• **AIM OF THE EXERCISE**: Should an entry contain an image, leave the image out and repeat the entry's text exactly.

STUDY MATERIAL below:

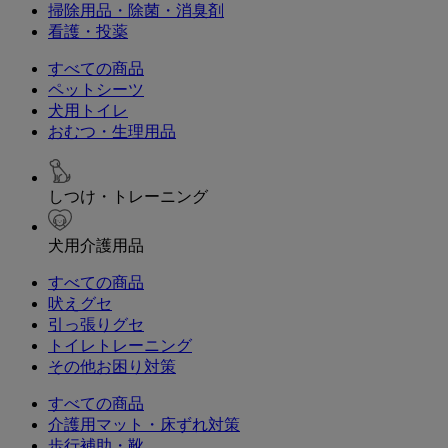
掃除用品・除菌・消臭剤
看護・投薬
すべての商品
ペットシーツ
犬用トイレ
おむつ・生理用品
しつけ・トレーニング
犬用介護用品
すべての商品
吠えグセ
引っ張りグセ
トイレトレーニング
その他お困り対策
すべての商品
介護用マット・床ずれ対策
歩行補助・靴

End of STUDY MATERIAL.

• **WRITTEN SOLUTION**:
掃除用品・除菌・消臭剤
看護・投薬
すべての商品
ペットシーツ
犬用トイレ
おむつ・生理用品
しつけ・トレーニング
犬用介護用品
すべての商品
吠えグセ
引っ張りグセ
トイレトレーニング
その他お困り対策
すべての商品
介護用マット・床ずれ対策
歩行補助・靴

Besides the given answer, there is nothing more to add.